/---
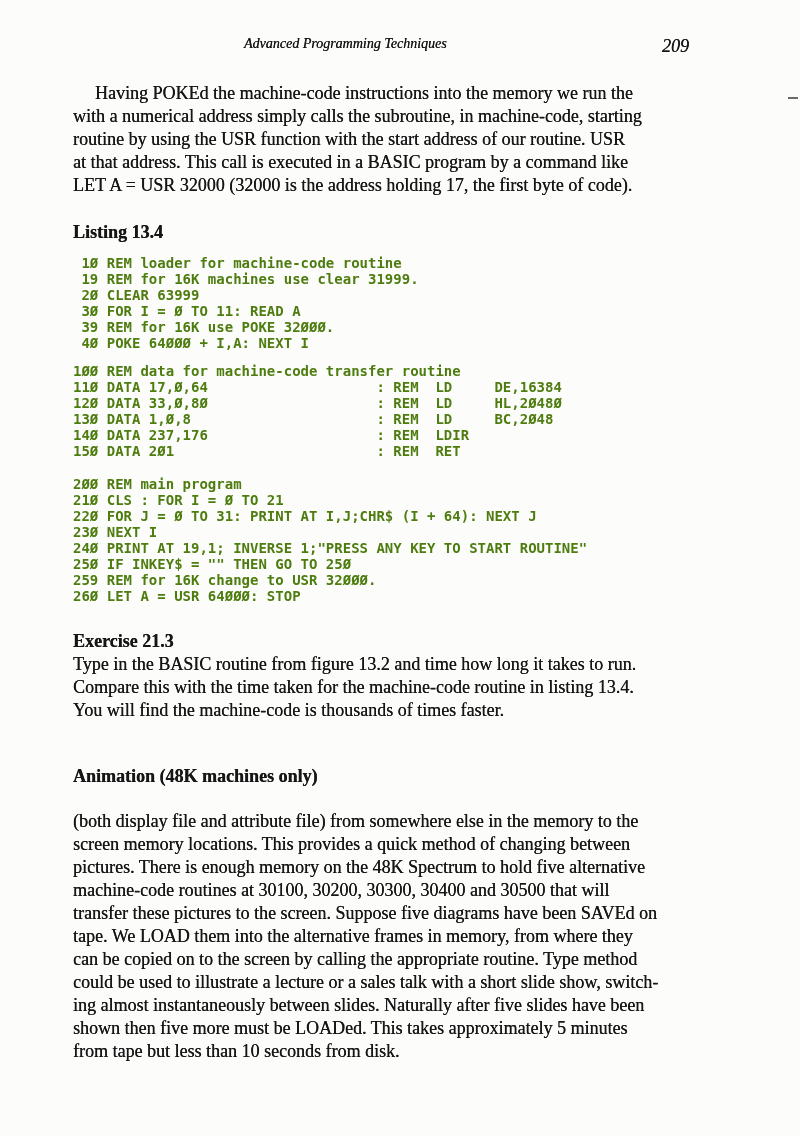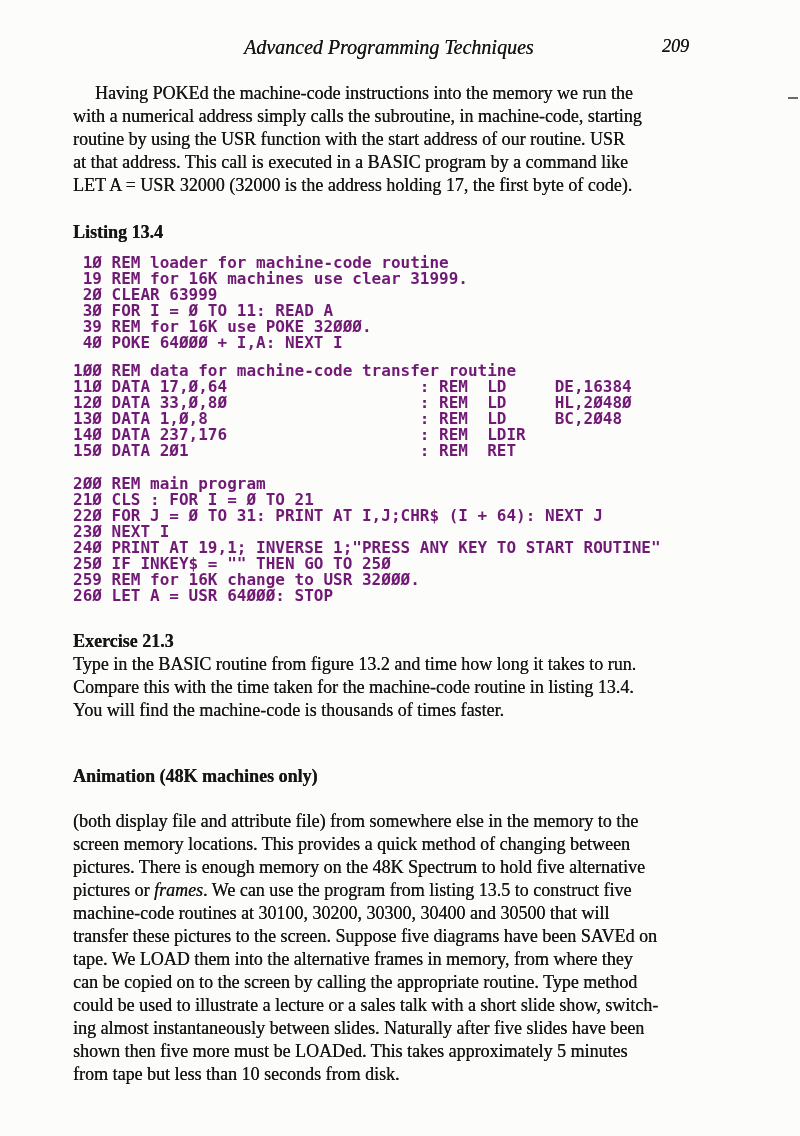--- a/index.html
+++ b/index.html
@@ -14,42 +14,42 @@
   }
   .abs { position: absolute; }
   .col { position: absolute; left: 73px; width: 700px; }
   .body-text { font-size: 18px; line-height: 23px; text-shadow: 0.2px 0 0 #222; }
   .line { white-space: pre; }
   .indent-first .line:first-child { text-indent: 22px; }
   .it { font-style: italic; }
 
   .header-title {
     top: 36px; left: 244px;
-    font-style: italic; font-size: 20px;
+    font-style: italic; font-size: 14px;
     text-shadow: 0.2px 0 0 #222;
   }
   .page-num {
     top: 36px; left: 662px;
     font-style: italic; font-size: 18px;
     text-shadow: 0.2px 0 0 #222;
   }
 
   .section-heading {
     font-size: 18px; font-weight: bold; line-height: 21px;
     text-shadow: 0.2px 0 0 #222;
   }
   .italic-heading { }
 
   .code {
     font-family: "DejaVu Sans Mono", monospace;
-    font-size: 16px;
+    font-size: 14px;
     line-height: 16px;
     font-weight: bold;
     white-space: pre;
-    color: #701a75;
+    color: #4d7c0f;
   }
 
   #intro { top: 82px; }
   #listing-heading { top: 222px; }
   #code-block-1 { top: 255px; }
   #code-block-2 { top: 363px; }
   #code-block-3 { top: 476px; }
   #exercise-heading { top: 631px; }
   #exercise { top: 653px; }
   #animation-heading { top: 766px; }
@@ -89,21 +89,20 @@
       <div class="line">Type in the BASIC routine from figure 13.2 and time how long it takes to run.</div>
       <div class="line">Compare this with the time taken for the machine-code routine in listing 13.4.</div>
       <div class="line">You will find the machine-code is thousands of times faster.</div>
     </div>
 
   <div id="animation-heading" class="col section-heading">Animation (48K machines only)</div>
   <div id="animation" class="col body-text">
       <div class="line">(both display file and attribute file) from somewhere else in the memory to the</div>
       <div class="line">screen memory locations. This provides a quick method of changing between</div>
       <div class="line">pictures. There is enough memory on the 48K Spectrum to hold five alternative</div>
-      <div class="line"><span>pictures or </span><span class="it">frames</span><span>. We can use the program from listing 13.5 to construct five</span></div>
       <div class="line">machine-code routines at 30100, 30200, 30300, 30400 and 30500 that will</div>
       <div class="line">transfer these pictures to the screen. Suppose five diagrams have been SAVEd on</div>
       <div class="line">tape. We LOAD them into the alternative frames in memory, from where they</div>
       <div class="line">can be copied on to the screen by calling the appropriate routine. Type method</div>
       <div class="line">could be used to illustrate a lecture or a sales talk with a short slide show, switch-</div>
       <div class="line">ing almost instantaneously between slides. Naturally after five slides have been</div>
       <div class="line">shown then five more must be LOADed. This takes approximately 5 minutes</div>
       <div class="line">from tape but less than 10 seconds from disk.</div>
     </div>
 

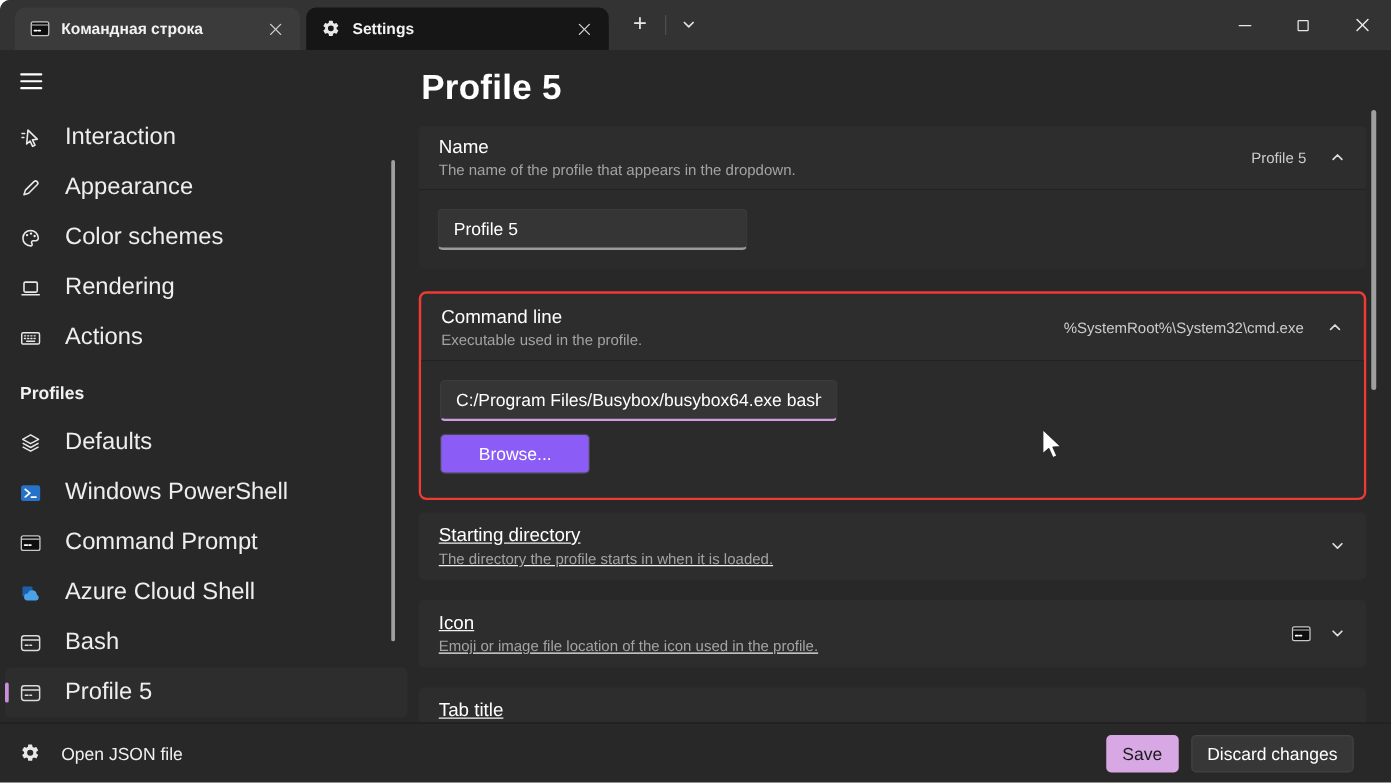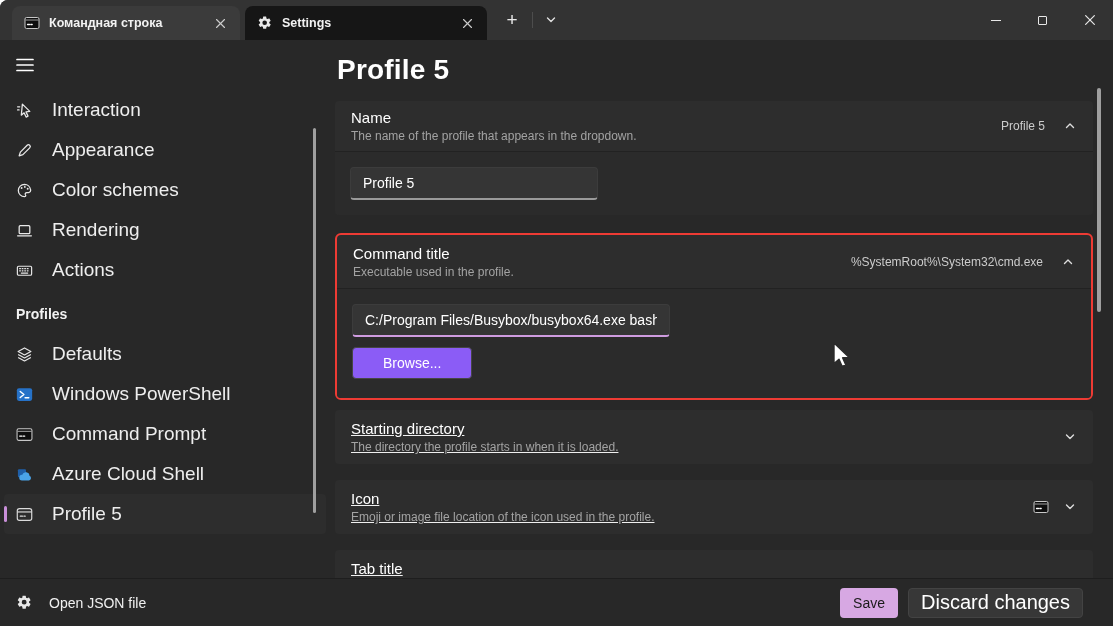--- a/index.html
+++ b/index.html
@@ -55,21 +55,21 @@
   .cmd-input { width:318px; border-bottom-color:#cf9ce0; }
   .browse-btn { margin-top:10px; padding:0 30px; height:32px; background:#8b5cf6; border:1px solid #464646; border-radius:4px; color:#ffffff; font-size:14px; font-family:"Liberation Sans", sans-serif; display:inline-flex; align-items:center; }
   .card.clip .card-header { height:54px; align-items:flex-start; padding-top:10px; }
   .main-scrollbar { position:absolute; right:12px; top:48px; width:4px; height:224px; background:#9f9f9f; border-radius:2px; }
 
   
   .footerbar { position:absolute; left:0; right:0; bottom:0; height:48px; background:#282828; border-top:1px solid #1e1e1e; display:flex; align-items:center; padding:0 30px 0 16px; }
   .open-json { display:flex; align-items:center; gap:16px; font-size:14px; color:#f0f0f0; }
   .footer-actions { margin-left:auto; display:flex; gap:10px; }
   .save-btn { background:#d7a8e3; color:#1b1b1b; border:none; border-radius:4px; font-size:14px; font-family:"Liberation Sans", sans-serif; padding:0 13px; height:30px; }
-  .discard-btn { background:#373737; color:#ffffff; border:1px solid #434343; border-radius:4px; font-size:20px; font-family:"Liberation Sans", sans-serif; padding:0 12px; height:30px; }
+  .discard-btn { background:#373737; color:#ffffff; border:1px solid #434343; border-radius:4px; font-size:14px; font-family:"Liberation Sans", sans-serif; padding:0 12px; height:30px; }
 
   .mouse-cursor { position:absolute; left:833px; top:342px; z-index:50; }
   svg { display:block; }
 </style>
 </head>
 <body>
 
 <svg width="0" height="0" style="position:absolute" aria-hidden="true">
   <defs>
     <g id="i-burger" stroke="currentColor" stroke-width="1.7" stroke-linecap="round">
@@ -263,20 +263,28 @@
         <span>Command Prompt</span>
       </div>
       <div class="nav-item">
         <span class="icon20">
             <svg width="17" height="17" viewBox="0 0 16 16">
               <use href="#i-azure"></use>
             </svg>
           </span>
         <span>Azure Cloud Shell</span>
       </div>
+      <div class="nav-item">
+        <span class="icon20">
+            <svg width="17" height="17" viewBox="0 0 16 16">
+              <use href="#i-termwin"></use>
+            </svg>
+          </span>
+        <span>Bash</span>
+      </div>
       <div class="nav-item selected">
         <span class="sel-pill"></span>
         <span class="icon20">
             <svg width="17" height="17" viewBox="0 0 16 16">
               <use href="#i-termwin"></use>
             </svg>
           </span>
         <span>Profile 5</span>
       </div>
     </div>
@@ -302,21 +310,21 @@
         </div>
       </div>
       <div class="card-body">
         <input class="text-input name-input" type="text" value="Profile 5" style="">
       </div>
     </section>
 
     <section class="card highlighted">
       <div class="card-header">
         <div class="card-text">
-          <div class="card-title">Command title</div>
+          <div class="card-title">Command line</div>
           <div class="card-desc">Executable used in the profile.</div>
         </div>
         <div class="card-right">
           <span class="card-value">%SystemRoot%\System32\cmd.exe</span>
           <span class="chev">
               <svg width="12" height="12" viewBox="0 0 12 12">
                 <use href="#i-chevup"></use>
               </svg>
             </span>
         </div>

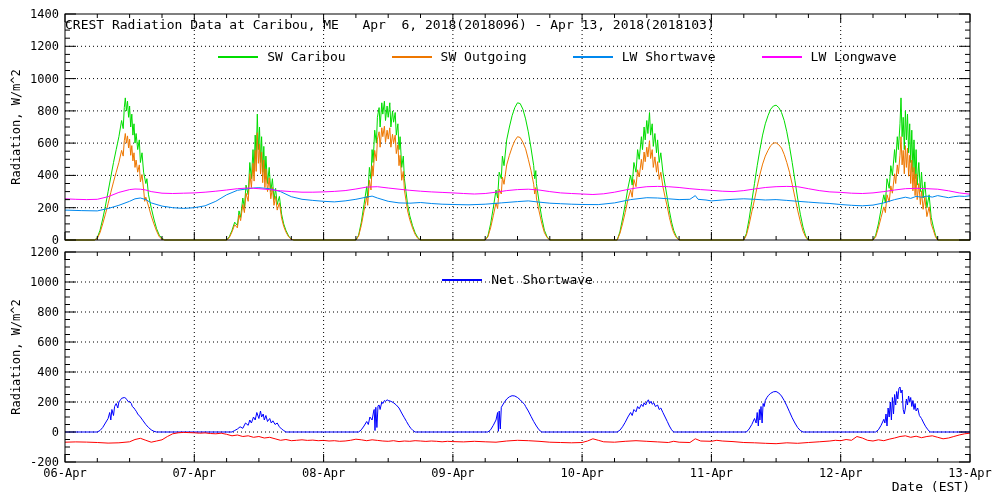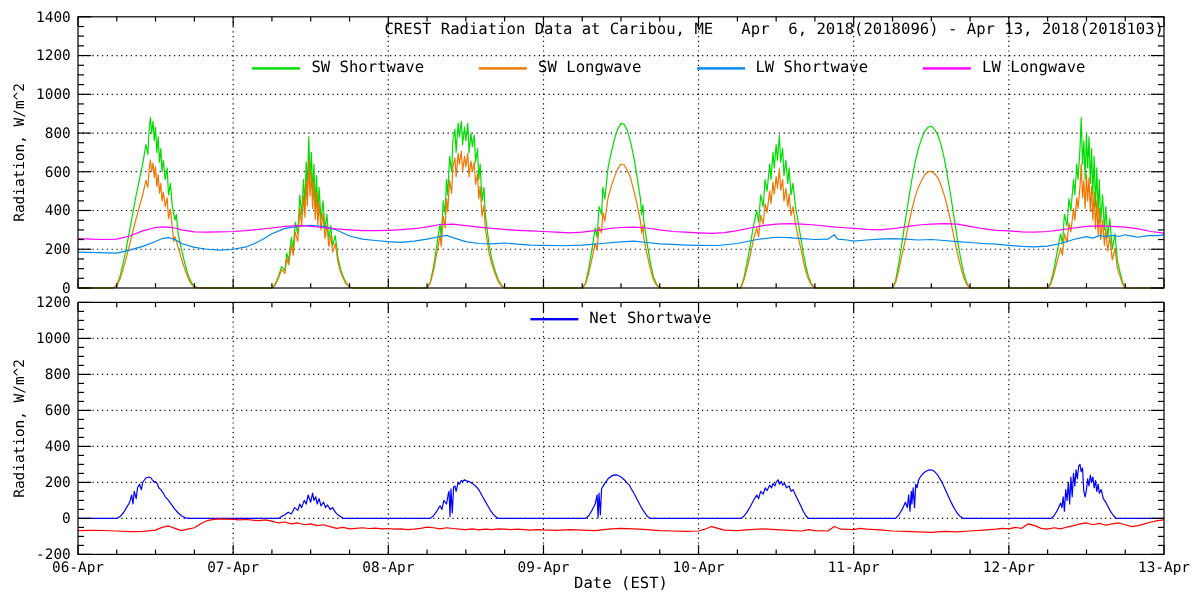--- a/index.html
+++ b/index.html
@@ -1,28 +1,28 @@
 <!DOCTYPE html>
 <html><head>
 <meta charset="utf-8">
 <style>
   html,body{margin:0;padding:0;background:#fff;}
   #chart-wrap{position:relative;width:1000px;height:500px;background:#ffffff;
     font-family:"DejaVu Sans Mono","Liberation Mono",monospace;color:#000;overflow:hidden;}
   #chart-svg{position:absolute;left:0;top:0;}
-  .chart-title{position:absolute;left:65px;top:17px;width:905px;text-align:right;
+  .chart-title{position:absolute;left:65px;top:17px;width:905px;text-align:left;
     font-size:13px;white-space:pre;}
   .legend-row{position:absolute;left:65px;width:905px;display:flex;justify-content:center;
     align-items:center;font-size:13px;}
   .legend-top{top:49px;gap:46px;padding-left:40px;}
-  .legend-bottom{top:258px;gap:56px;text-align:right;}
+  .legend-bottom{top:272px;gap:56px;text-align:right;}
   .legend-item{display:flex;align-items:center;}
   .swatch{display:inline-block;width:40px;height:2px;margin-right:9px;}
   .ylabel{position:absolute;font-size:12px;transform:translate(-50%,-50%) rotate(-90deg);white-space:pre;}
-  .xlabel{position:absolute;left:65px;top:479px;width:905px;text-align:center;font-size:13px;}
+  .xlabel{position:absolute;left:65px;top:479px;width:905px;text-align:right;font-size:13px;}
   .grid{stroke:#000;stroke-width:1;stroke-dasharray:1 3;}
   .ticklabel{font-family:"DejaVu Sans Mono","Liberation Mono",monospace;font-size:12px;fill:#000;}
 </style>
 </head>
 <body>
 
 <div id="chart-wrap">
   <svg id="chart-svg" width="1000" height="500">
       <line x1="65" x2="970" y1="207.7" y2="207.7" class="grid"></line>
       <line x1="65" x2="970" y1="175.4" y2="175.4" class="grid"></line>
@@ -312,25 +312,25 @@
       <text x="711.4" y="477" class="ticklabel" text-anchor="middle">11-Apr</text>
       <text x="840.7" y="477" class="ticklabel" text-anchor="middle">12-Apr</text>
       <text x="970.0" y="477" class="ticklabel" text-anchor="middle">13-Apr</text>
     </svg>
 
   <div class="chart-title">CREST Radiation Data at Caribou, ME   Apr  6, 2018(2018096) - Apr 13, 2018(2018103)</div>
 
   <div class="legend-row legend-top">
     <span class="legend-item">
       <span class="swatch" style="background: rgb(0, 221, 0);"></span>
-      <span>SW Shortwave</span>
+      <span>SW Caribou</span>
     </span>
     <span class="legend-item">
       <span class="swatch" style="background: rgb(238, 119, 0);"></span>
-      <span>SW Longwave</span>
+      <span>SW Outgoing</span>
     </span>
     <span class="legend-item">
       <span class="swatch" style="background: rgb(0, 136, 238);"></span>
       <span>LW Shortwave</span>
     </span>
     <span class="legend-item">
       <span class="swatch" style="background: rgb(255, 0, 255);"></span>
       <span>LW Longwave</span>
     </span>
   </div>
\---
=== Requirement ===
Lines of the listing above that include the string "animation" should each be copied.

=== Task output ===
   #animation-heading { top: 766px; }
   <div id="animation-heading" class="col section-heading">Animation (48K machines only)</div>
   <div id="animation" class="col body-text">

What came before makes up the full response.